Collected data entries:
"""

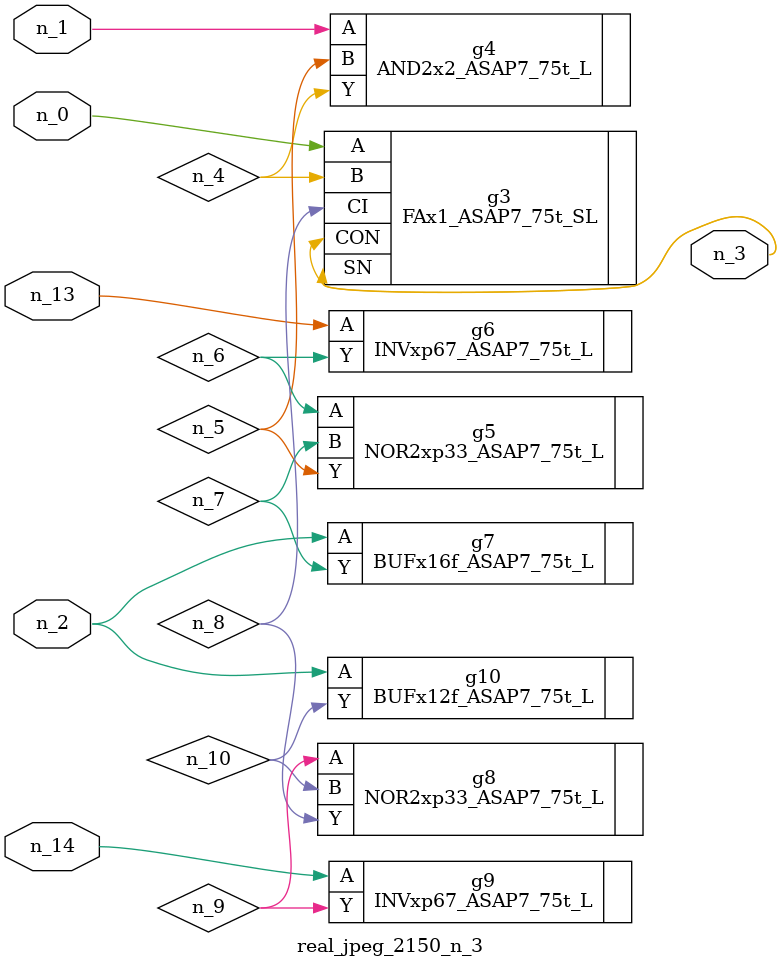
<source format=v>
module real_jpeg_2150_n_3 (n_0, n_1, n_14, n_2, n_13, n_3);

input n_0;
input n_1;
input n_14;
input n_2;
input n_13;

output n_3;

wire n_5;
wire n_8;
wire n_4;
wire n_6;
wire n_7;
wire n_10;
wire n_9;

FAx1_ASAP7_75t_SL g3 ( 
.A(n_0),
.B(n_4),
.CI(n_8),
.CON(n_3),
.SN(n_3)
);

AND2x2_ASAP7_75t_L g4 ( 
.A(n_1),
.B(n_5),
.Y(n_4)
);

BUFx16f_ASAP7_75t_L g7 ( 
.A(n_2),
.Y(n_7)
);

BUFx12f_ASAP7_75t_L g10 ( 
.A(n_2),
.Y(n_10)
);

NOR2xp33_ASAP7_75t_L g5 ( 
.A(n_6),
.B(n_7),
.Y(n_5)
);

NOR2xp33_ASAP7_75t_L g8 ( 
.A(n_9),
.B(n_10),
.Y(n_8)
);

INVxp67_ASAP7_75t_L g6 ( 
.A(n_13),
.Y(n_6)
);

INVxp67_ASAP7_75t_L g9 ( 
.A(n_14),
.Y(n_9)
);


endmodule
</source>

"""

In the entries above, count the lines that contain the string "wire" and reply with the number only.

7